Translating promise into practice: a review of machine learning in suicide research and prevention
by Olivia J Kirtley, Kasper van Mens, Mark Hoogendoorn, Navneet Kapur, Derek de Beurs
Published March 2022
Use of machine learning in suicide research has the potential to improve prediction and prevention of suicidal thoughts and behaviours. But, while exciting and innovative, machine learning research often overlooks the practical and clinical implementation issues that might restrict its use in predicting and preventing suicide.
Research and findings
Researchers in Belgium, Netherlands, and the United Kingdom undertook a review of the literature to assess the benefit of machine learning in clinical practice. The paper discusses the factors that can impact the effectiveness and usefulness of machine learning in identifying suicide risk.
Electronic Health Record (EHR) data is a common starting point for applications of machine learning in healthcare. The effectiveness of machine learning is highly dependent on the comprehensiveness of the dataset it is modelled from. If EHR data is limited, then the usefulness of machine learning as a tool is reduced. Researchers also highlighted some ethical considerations of machine learning, particularly in the context of using private EHR data to inform the algorithms.
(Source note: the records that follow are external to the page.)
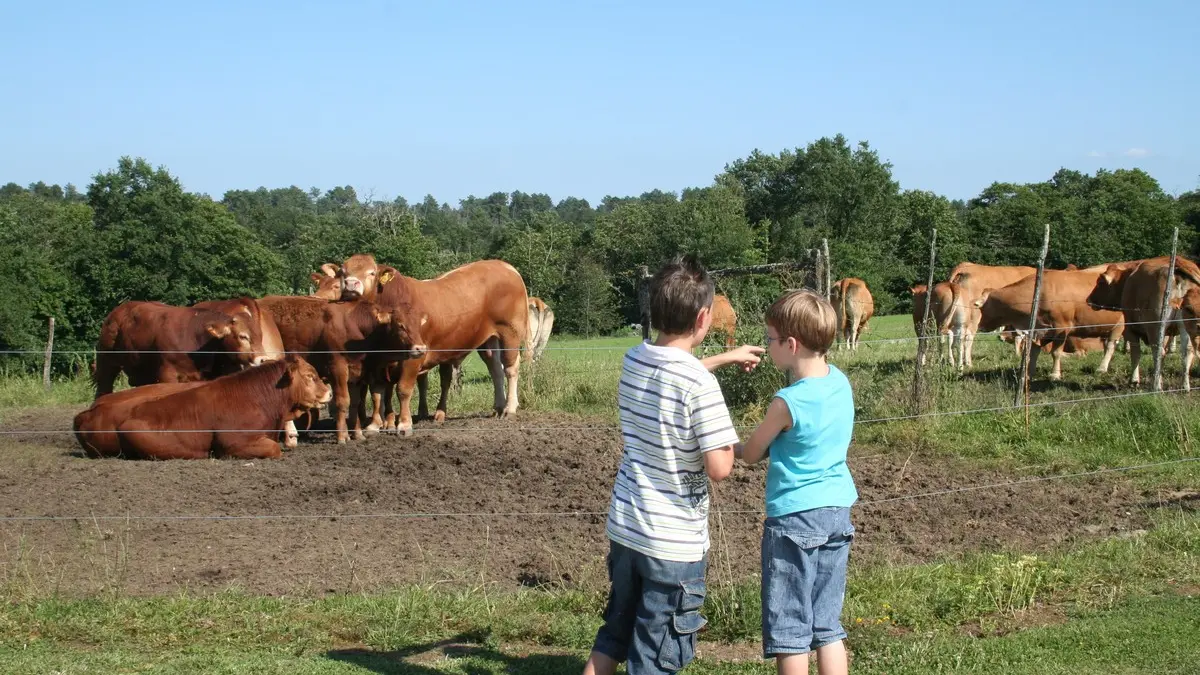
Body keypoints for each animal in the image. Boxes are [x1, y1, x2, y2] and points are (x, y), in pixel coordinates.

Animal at [336, 253, 528, 437]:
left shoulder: (414, 356)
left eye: (371, 272)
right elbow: (377, 392)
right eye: (343, 272)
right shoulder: (376, 360)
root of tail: (505, 266)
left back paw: (510, 408)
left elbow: (403, 389)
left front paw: (404, 425)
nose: (351, 283)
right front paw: (375, 425)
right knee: (495, 368)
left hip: (510, 331)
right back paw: (498, 406)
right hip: (488, 340)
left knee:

Although EHR may increase detection of suicide risk, the researchers note that the prevention of suicide is still highly dependent on the clinical and non-clinical intervention and support services available to the patient. The researchers state that even with machine learning, suicide prevention efforts will not improve if vulnerable individuals are left unsupported.
Machine learning as a clinical decision support tool has a potential role in suicide prevention, but evidence does not support the idea that machine learning algorithms are currently able to predict suicide. With further research and refinement, machine learning might develop into a tool that can complement and improve existing suicide prevention efforts by supporting clinicians and decision making when assessing risk. But, its effectiveness relies on the availability of treatments and interventions to meet patient needs.